Judge Judith Levy disclosed the deal Thursday, a day after holding a hearing in federal court in Ann Arbor, Michigan. Ansly Damus is a teacher from Haiti who entered the U.S. in 2016 and sought asylum, saying his life was at risk because he criticized a political leader.

The American Civil Liberties Union says Damus has been locked up in a windowless room at the jail in Muson Township.

Levy doesn’t have a role in the asylum dispute. But the ACLU sued to try to win his release while the case is pending.

Damus will wear an ankle monitor and live with a couple in Cleveland Heights.

Damus fled his home country in fear four years ago.
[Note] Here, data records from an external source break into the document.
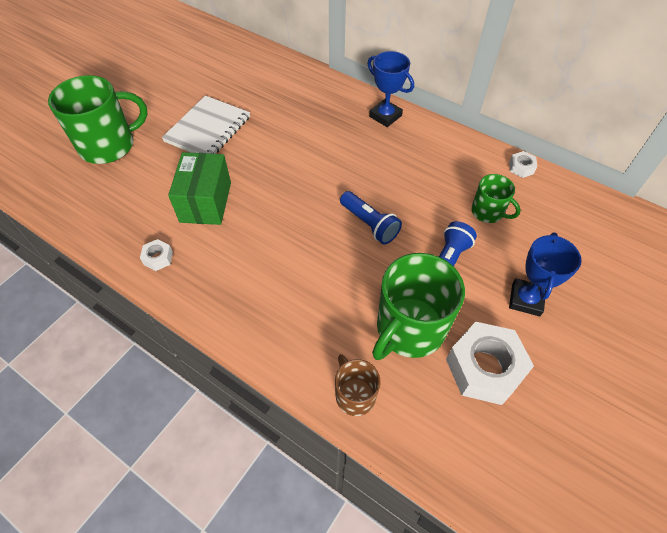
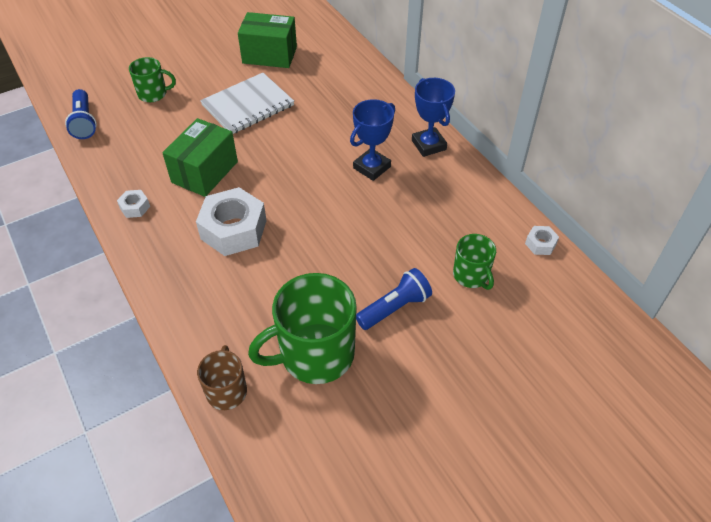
camera: 25 degrees right, 5 degrees down
(109, 145) = (153, 94): green mug -> green mug, size x0.54
(199, 79) = (269, 55): none -> green box
(369, 224) = (341, 244): blue flashlight -> blue flashlight (84, 122)
(484, 368) = (363, 419): white nut -> white nut (233, 229)
(525, 299) = (450, 374): blue trophy -> blue trophy (371, 167)

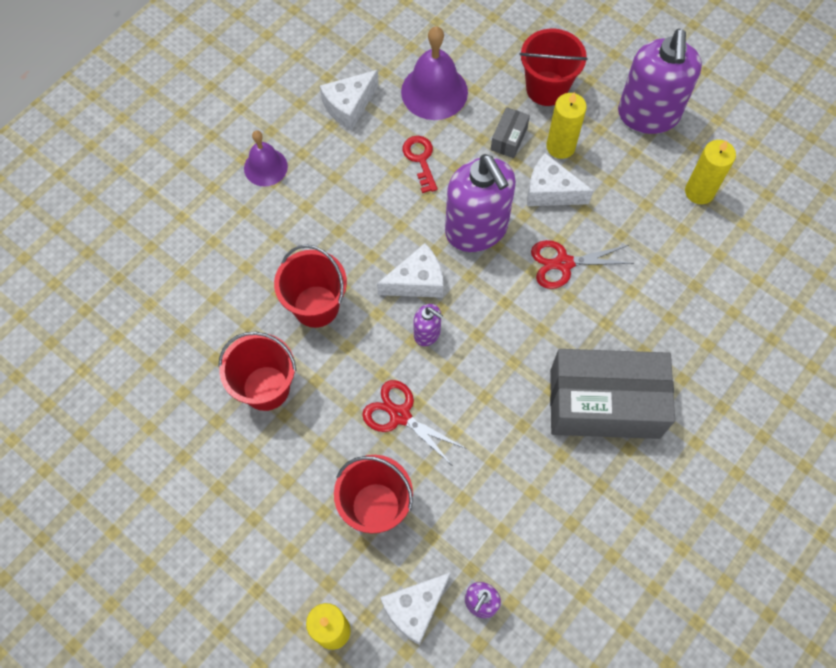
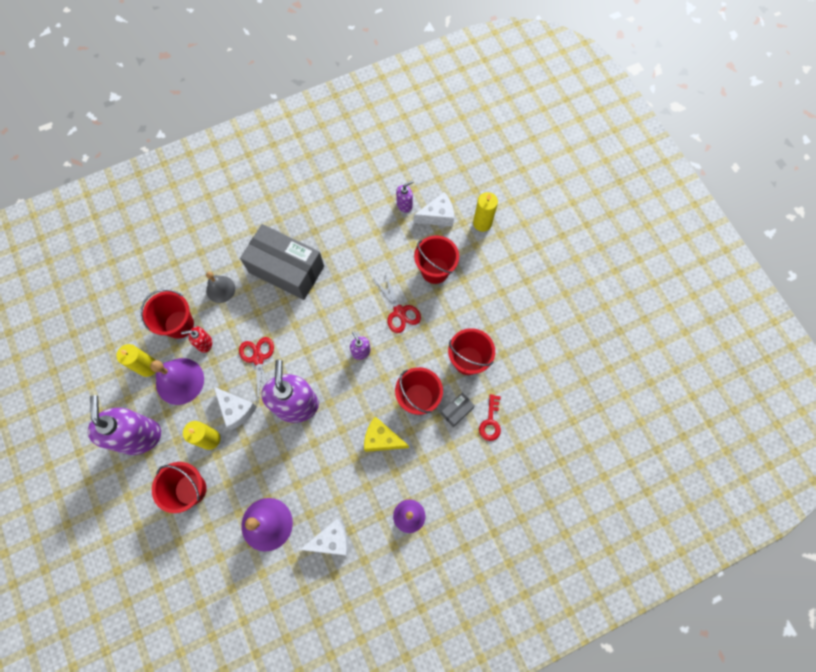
camera: 155 degrees left, 5 degrees up
(342, 236) = (382, 439): none -> yellow cheese
(417, 281) = (350, 386): white cheese -> none
(420, 159) = (304, 472): red key -> red key (490, 422)
(509, 138) = (239, 461): grey box -> grey box (457, 411)
(563, 263) = (258, 358): red scissors -> red scissors turned 120 degrees counterclockwise
(646, 193) = (180, 381): none -> purple bell
(648, 115) = (139, 436): purple soap dispenser -> purple soap dispenser turned 45 degrees counterclockwise
(648, 251) = (204, 343): none -> red soap dispenser
(679, 331) = (220, 289): none -> grey bell
(700, 260) = (179, 324): none -> red bucket

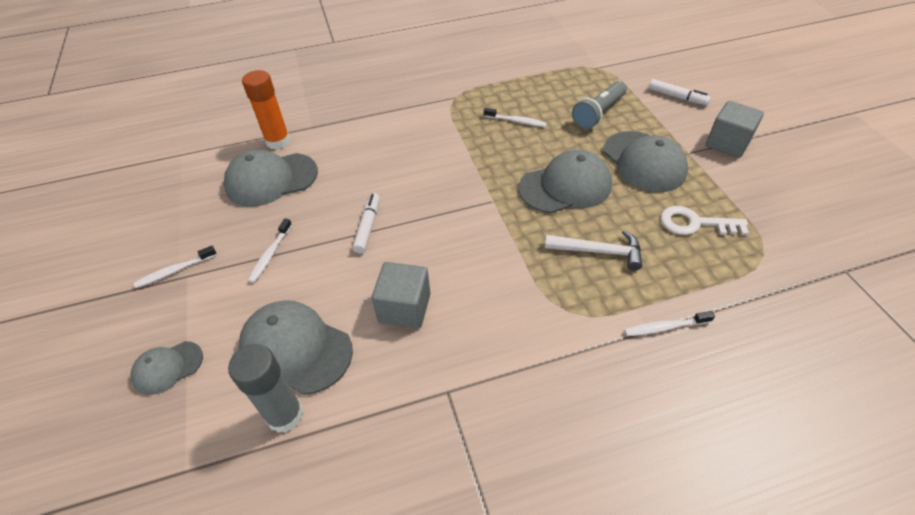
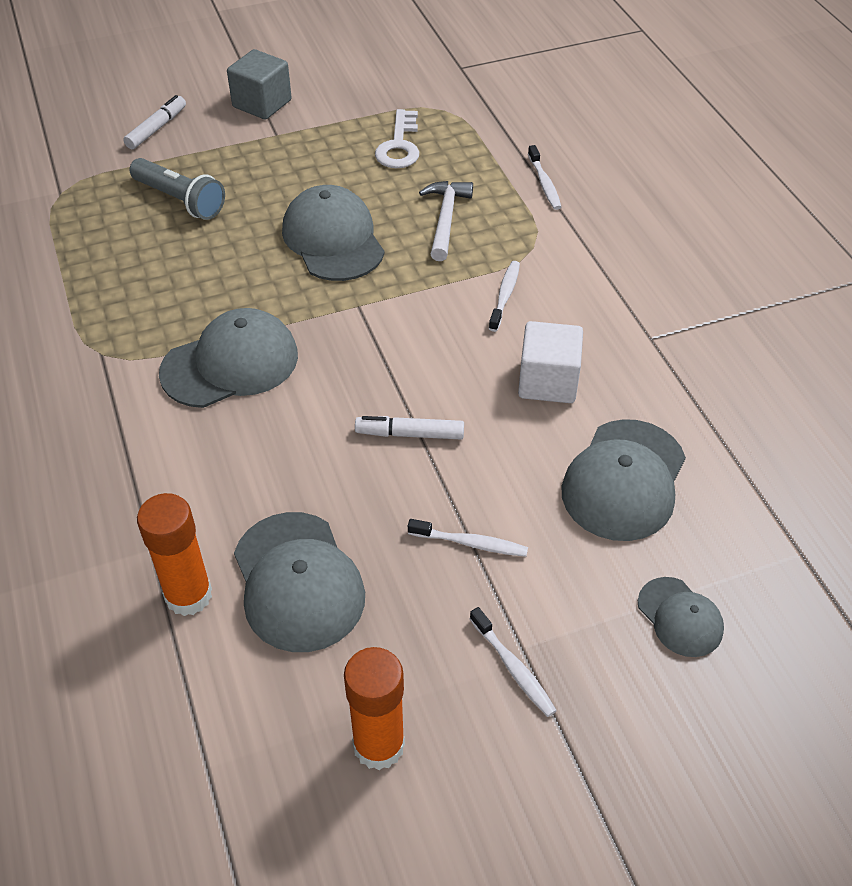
camera: 95 degrees left, 0 degrees up
(159, 212) = (379, 745): none -> orange glue stick
(285, 415) = (712, 473): grey glue stick -> none
(404, 308) = (548, 381): grey cube -> white cube
(516, 121) = (183, 282): white toothbrush -> white toothbrush (505, 295)
(644, 162) = (290, 170): grey cap -> grey cap (230, 364)

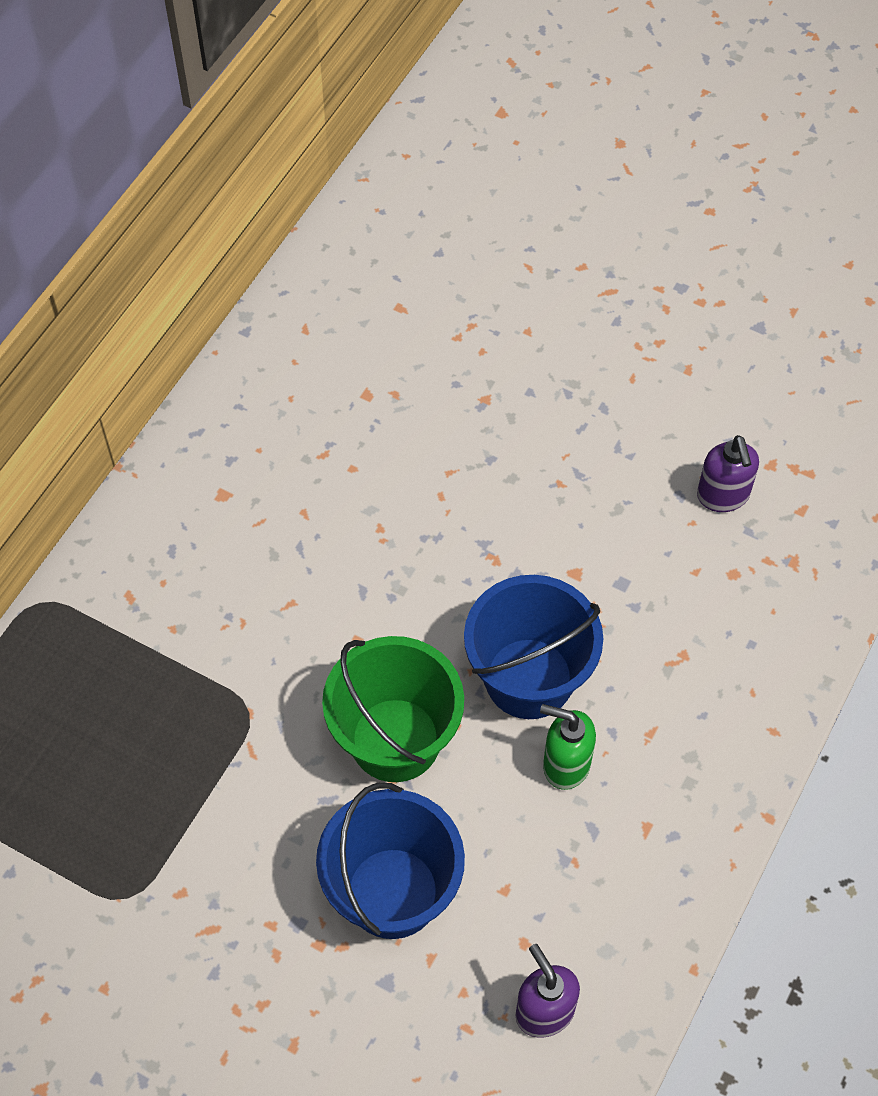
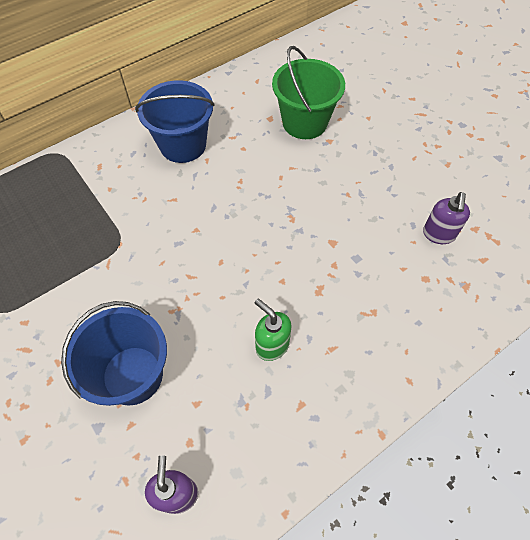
camera: 25 degrees right, 0 degrees up
(395, 740) = (185, 290): green bucket -> green bucket (304, 122)
(529, 678) = (277, 288): blue bucket -> blue bucket (183, 145)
On Sept. 15, 2014, Damus, an ethics teacher, was leading a youth seminar in his hometown of GrandRivie­re-du-Nord. He was discussing the problem of corruption in Haitian politics when he named a local official as an example of someone who works with gangs to terrorize the population.

On that same day, he was attacked by the gang affiliated with that politician.

“Men dragged me off my motorcycle and savagely beat me,” Damus wrote in a March 2018 blog post on the ACLU’s website. “They set my motorcycle on fire and threatened to kill me.”

Days after the attack he fled Haiti, leaving behind his wife, two children, parents and siblings.

Damus headed first to Brazil, spending 18 months there. During his time there he found constructi­on work, but encountere­d discrimina­tion.

“I was told I was an animal, that people like me were flooding the country to steal jobs,” he wrote in the blog post. “There was no life for me there, but I was afraid to go back to Haiti.”